• Article

DRAM technology for SOC designers and—maybe—their customers
An understanding of DRAM technology has become critical to anyone designing consumer-electronics SOCs.
By Drew E Wingard, PhD, Sonics Inc -- EDN, August 6, 2009
Consumers have come to expect—and even demand—the full benefits of the convergence between computing, communications, and digital-media technologies that we've all been predicting for the past 15 years. OEMs therefore produce a bewildering array of advanced electronic systems in a variety of form factors, feature sets, and prices to fulfill consumer desires. SOC (system-on-chip) devices enable much of this convergence by integrating increasing amounts of performance at acceptably low costs.
Although many differences exist between the processing requirements of the computing, communications, and digital-media components in converged SOCs, one commonality is the reliance upon external memories, particularly DRAMs (dynamic random-access memories), to provide high-bandwidth storage for data that the SOC processes. For many consumer SOCs, the performance and cost of the overall system depend upon the efficiency of the communications between the SOC and the attached DRAM. This dependence is particularly strong in SOCs that process high-definition digital-video streams, such as HDTVs (high-definition televisions), digital-cable or satellite STBs (set-top boxes), DSCs (digital still cameras) and camcorders, and advanced multimedia and smart mobile telephones.
Classic computer-architecture texts describe a computer as comprising three classes of hardware: processing, memory, and I/O (input/output) devices. In consumer-electronics equipment, you find hierarchies of these same components. Although the phrase “system on chip” implies the integration of all a system's functions into one device, SOCs typically implement most of the user-visible processing portions of the system but rely on external devices to implement at least some of the I/O functions and often require external nonvolatile and volatile memory devices, including DRAMs, to implement the system's memory.

• Exercise 1
Summarize the DRAM article in two sentences.
• Exercise 2
Revise the DRAM article from "DRAM technology for" to "acceptably low costs.", changing "OEMs" to "Equipment makers".

• Extracted information
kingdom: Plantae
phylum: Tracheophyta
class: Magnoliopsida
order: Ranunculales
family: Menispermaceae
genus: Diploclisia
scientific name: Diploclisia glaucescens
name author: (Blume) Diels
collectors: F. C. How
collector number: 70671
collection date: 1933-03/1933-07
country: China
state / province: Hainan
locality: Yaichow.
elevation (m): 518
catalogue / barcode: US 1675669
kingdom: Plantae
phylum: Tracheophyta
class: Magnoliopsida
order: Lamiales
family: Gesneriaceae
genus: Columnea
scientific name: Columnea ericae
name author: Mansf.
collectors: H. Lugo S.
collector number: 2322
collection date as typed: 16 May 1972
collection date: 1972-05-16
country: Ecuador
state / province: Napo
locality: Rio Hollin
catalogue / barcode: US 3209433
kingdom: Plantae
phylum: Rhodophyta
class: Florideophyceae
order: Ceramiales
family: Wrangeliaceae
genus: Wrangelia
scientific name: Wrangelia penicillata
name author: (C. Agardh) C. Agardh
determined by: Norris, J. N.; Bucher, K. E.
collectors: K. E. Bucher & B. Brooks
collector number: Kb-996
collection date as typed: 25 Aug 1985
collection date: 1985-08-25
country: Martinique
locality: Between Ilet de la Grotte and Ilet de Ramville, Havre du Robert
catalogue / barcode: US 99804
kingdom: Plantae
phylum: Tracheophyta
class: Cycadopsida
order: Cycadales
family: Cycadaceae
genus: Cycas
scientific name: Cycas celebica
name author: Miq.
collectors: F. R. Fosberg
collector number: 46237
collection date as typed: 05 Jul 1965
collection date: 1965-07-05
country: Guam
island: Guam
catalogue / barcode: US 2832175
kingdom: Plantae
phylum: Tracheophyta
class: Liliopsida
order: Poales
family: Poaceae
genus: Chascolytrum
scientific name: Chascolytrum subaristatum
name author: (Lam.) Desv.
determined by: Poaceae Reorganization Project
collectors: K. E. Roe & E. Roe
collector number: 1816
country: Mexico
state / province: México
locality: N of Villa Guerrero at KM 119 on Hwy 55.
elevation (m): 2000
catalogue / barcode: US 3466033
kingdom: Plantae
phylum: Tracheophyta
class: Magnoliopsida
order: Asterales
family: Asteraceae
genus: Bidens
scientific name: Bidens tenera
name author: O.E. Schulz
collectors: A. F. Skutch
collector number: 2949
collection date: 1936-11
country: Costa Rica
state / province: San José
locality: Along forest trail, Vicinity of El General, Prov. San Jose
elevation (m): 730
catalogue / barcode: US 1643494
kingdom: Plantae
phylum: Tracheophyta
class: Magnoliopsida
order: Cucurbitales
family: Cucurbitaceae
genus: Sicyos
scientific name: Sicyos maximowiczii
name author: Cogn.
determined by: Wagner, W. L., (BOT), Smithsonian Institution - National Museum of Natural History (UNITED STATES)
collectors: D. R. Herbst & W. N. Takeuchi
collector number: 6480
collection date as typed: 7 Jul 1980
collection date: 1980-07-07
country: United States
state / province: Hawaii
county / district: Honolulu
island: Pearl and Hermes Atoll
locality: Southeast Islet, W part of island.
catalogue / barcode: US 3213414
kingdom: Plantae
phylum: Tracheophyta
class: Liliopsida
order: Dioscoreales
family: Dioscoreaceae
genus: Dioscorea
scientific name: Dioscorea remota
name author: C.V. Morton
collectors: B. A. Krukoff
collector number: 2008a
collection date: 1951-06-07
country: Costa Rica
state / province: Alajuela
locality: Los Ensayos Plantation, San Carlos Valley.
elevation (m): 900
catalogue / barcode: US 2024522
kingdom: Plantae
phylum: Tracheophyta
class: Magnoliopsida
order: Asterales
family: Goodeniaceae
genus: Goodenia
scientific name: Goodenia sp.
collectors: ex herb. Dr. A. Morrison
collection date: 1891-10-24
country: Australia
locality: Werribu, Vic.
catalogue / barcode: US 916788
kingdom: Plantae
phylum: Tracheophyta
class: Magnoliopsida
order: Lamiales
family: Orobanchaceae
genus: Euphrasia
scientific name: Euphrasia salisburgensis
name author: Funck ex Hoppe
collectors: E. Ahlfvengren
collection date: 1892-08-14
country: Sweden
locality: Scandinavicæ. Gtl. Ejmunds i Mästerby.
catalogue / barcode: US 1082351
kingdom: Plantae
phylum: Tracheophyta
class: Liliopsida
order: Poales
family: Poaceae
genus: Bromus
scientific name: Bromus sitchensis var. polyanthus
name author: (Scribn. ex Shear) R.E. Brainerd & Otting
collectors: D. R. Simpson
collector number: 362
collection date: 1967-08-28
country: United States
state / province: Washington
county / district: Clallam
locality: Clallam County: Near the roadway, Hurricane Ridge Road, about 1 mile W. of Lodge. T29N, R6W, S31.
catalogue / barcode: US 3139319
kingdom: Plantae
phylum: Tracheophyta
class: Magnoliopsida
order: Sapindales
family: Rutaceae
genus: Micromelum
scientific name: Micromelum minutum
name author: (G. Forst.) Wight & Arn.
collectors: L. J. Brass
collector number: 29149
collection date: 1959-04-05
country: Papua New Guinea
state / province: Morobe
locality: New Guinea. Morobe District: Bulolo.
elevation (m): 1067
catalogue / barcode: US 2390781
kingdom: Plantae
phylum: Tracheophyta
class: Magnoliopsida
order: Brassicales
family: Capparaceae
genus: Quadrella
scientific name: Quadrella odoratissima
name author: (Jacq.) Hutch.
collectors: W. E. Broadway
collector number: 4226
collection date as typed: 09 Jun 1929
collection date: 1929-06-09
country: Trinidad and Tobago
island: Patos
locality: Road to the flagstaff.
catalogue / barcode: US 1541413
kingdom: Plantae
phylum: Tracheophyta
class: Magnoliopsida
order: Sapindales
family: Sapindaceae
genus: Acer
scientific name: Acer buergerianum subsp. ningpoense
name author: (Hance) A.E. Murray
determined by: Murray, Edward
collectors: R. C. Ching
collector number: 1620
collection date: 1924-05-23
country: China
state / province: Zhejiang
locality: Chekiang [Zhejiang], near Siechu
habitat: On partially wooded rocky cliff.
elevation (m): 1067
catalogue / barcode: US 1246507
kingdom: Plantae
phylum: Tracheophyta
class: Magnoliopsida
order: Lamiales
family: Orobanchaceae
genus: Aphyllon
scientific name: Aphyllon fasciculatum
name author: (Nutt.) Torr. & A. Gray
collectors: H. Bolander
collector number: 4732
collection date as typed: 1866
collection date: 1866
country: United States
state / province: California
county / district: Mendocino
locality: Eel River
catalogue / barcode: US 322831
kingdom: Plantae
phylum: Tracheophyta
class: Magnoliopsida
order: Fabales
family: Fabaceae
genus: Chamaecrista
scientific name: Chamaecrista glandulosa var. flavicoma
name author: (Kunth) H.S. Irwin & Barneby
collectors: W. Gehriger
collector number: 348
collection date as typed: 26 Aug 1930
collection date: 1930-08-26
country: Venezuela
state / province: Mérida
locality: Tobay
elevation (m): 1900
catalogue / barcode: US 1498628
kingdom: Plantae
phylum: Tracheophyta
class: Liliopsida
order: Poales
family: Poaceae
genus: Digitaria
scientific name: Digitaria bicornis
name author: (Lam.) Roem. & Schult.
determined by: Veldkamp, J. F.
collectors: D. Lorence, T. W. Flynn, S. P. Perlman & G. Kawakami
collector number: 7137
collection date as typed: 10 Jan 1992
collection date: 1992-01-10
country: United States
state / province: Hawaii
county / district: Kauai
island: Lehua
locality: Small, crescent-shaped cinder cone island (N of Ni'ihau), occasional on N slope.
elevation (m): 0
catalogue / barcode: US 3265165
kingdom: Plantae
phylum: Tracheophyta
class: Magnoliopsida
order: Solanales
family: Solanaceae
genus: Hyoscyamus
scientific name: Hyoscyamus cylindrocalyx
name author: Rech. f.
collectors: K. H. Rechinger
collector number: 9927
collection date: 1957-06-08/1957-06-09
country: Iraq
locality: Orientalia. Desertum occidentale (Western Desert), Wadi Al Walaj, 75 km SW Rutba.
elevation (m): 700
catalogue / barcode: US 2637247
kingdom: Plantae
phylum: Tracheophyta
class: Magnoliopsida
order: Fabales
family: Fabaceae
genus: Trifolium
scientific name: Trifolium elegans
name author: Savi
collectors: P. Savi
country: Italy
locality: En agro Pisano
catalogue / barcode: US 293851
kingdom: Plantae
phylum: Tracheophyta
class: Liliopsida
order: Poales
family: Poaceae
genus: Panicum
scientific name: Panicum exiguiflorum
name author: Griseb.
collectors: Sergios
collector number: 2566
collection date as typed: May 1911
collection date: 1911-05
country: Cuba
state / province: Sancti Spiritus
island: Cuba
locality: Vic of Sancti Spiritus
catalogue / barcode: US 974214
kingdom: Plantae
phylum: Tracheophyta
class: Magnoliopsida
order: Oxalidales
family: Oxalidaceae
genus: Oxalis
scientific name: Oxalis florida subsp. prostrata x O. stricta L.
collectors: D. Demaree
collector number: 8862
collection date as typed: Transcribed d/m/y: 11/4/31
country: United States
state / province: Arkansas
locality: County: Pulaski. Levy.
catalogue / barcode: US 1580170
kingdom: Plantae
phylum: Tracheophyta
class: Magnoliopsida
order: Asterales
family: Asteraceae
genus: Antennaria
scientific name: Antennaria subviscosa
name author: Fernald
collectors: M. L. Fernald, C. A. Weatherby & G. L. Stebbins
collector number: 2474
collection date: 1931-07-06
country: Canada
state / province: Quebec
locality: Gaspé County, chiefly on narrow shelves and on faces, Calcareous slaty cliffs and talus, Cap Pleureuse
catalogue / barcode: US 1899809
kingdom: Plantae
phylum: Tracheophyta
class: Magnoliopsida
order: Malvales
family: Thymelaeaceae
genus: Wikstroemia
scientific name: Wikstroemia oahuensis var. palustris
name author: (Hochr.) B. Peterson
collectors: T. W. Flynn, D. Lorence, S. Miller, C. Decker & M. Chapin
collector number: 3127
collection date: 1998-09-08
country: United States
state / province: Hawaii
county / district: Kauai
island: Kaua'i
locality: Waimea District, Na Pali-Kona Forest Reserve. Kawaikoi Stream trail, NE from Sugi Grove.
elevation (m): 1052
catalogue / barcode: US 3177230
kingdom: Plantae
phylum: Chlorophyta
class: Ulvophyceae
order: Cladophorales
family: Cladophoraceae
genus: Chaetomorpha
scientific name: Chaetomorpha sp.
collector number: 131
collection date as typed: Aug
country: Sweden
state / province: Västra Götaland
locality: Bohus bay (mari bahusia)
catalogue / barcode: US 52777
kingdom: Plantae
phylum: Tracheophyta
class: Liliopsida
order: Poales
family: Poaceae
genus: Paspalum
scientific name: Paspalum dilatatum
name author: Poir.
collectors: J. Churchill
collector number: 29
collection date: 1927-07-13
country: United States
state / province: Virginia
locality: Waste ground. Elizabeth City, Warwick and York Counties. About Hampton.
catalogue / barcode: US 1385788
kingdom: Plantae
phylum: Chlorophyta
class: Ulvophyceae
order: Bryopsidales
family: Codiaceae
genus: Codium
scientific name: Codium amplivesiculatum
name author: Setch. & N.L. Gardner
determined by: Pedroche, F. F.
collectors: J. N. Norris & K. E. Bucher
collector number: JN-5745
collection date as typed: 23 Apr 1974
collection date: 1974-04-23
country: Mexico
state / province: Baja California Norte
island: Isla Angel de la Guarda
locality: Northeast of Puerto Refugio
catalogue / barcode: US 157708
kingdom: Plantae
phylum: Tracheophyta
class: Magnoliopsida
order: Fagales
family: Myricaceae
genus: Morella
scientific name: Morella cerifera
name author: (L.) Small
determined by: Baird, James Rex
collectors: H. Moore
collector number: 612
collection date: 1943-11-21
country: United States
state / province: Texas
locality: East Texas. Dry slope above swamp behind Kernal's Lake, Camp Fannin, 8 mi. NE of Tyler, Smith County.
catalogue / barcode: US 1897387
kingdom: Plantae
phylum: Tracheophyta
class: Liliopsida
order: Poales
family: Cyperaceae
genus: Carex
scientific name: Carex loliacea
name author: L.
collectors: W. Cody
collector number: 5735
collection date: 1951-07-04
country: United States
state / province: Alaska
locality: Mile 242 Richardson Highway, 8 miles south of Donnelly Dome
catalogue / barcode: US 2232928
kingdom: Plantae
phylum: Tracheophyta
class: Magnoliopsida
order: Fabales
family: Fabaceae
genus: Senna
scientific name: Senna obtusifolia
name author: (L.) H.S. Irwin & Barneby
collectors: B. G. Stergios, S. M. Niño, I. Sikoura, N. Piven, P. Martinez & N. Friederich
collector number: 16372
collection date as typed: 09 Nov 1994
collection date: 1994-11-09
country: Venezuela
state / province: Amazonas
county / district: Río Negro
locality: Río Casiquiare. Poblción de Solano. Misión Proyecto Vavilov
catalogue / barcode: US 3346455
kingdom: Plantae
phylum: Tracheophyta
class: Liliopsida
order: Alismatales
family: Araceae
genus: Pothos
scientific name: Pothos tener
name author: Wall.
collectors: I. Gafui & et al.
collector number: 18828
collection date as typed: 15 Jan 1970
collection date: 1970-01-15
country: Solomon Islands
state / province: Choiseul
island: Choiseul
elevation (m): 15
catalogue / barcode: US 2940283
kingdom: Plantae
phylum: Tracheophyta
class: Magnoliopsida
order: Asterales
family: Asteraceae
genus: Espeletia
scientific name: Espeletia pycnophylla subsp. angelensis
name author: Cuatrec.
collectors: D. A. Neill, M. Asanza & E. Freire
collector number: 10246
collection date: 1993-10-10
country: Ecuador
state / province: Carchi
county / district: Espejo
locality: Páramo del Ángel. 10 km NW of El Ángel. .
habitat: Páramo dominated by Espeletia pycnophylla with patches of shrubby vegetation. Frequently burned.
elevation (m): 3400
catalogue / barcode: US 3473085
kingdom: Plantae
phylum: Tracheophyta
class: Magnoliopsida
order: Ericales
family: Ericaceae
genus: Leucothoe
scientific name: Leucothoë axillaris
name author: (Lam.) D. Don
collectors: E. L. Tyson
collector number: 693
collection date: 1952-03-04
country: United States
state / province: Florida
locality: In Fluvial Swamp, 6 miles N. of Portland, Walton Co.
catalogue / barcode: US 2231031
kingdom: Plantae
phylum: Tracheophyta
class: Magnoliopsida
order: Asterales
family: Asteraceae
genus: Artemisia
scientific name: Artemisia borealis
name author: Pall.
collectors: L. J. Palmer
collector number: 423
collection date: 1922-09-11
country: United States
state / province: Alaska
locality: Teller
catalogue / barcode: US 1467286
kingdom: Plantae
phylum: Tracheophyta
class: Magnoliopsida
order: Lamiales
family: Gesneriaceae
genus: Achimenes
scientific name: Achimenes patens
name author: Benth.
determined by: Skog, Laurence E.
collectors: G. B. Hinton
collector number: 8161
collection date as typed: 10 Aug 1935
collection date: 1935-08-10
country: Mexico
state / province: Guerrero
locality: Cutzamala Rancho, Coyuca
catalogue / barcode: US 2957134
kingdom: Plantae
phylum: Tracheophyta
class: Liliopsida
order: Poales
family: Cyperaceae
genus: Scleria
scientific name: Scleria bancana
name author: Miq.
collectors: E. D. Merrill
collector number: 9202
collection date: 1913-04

• Final result 1
Consumer SOCs handle most of a system's user-visible processing but rely on external memories, especially DRAMs, to provide high-bandwidth storage for the data they process. For many consumer systems, particularly those processing high-definition video, overall performance and cost depend on how efficiently the SOC communicates with its attached DRAM.

• Final result 2
DRAM technology for SOC designers and—maybe—their customers
An understanding of DRAM technology has become critical to anyone designing consumer-electronics SOCs.
By Drew E Wingard, PhD, Sonics Inc -- EDN, August 6, 2009
Consumers have come to expect—and even demand—the full benefits of the convergence between computing, communications, and digital-media technologies that we've all been predicting for the past 15 years. Equipment makers therefore produce a bewildering array of advanced electronic systems in a variety of form factors, feature sets, and prices to fulfill consumer desires. SOC (system-on-chip) devices enable much of this convergence by integrating increasing amounts of performance at acceptably low costs.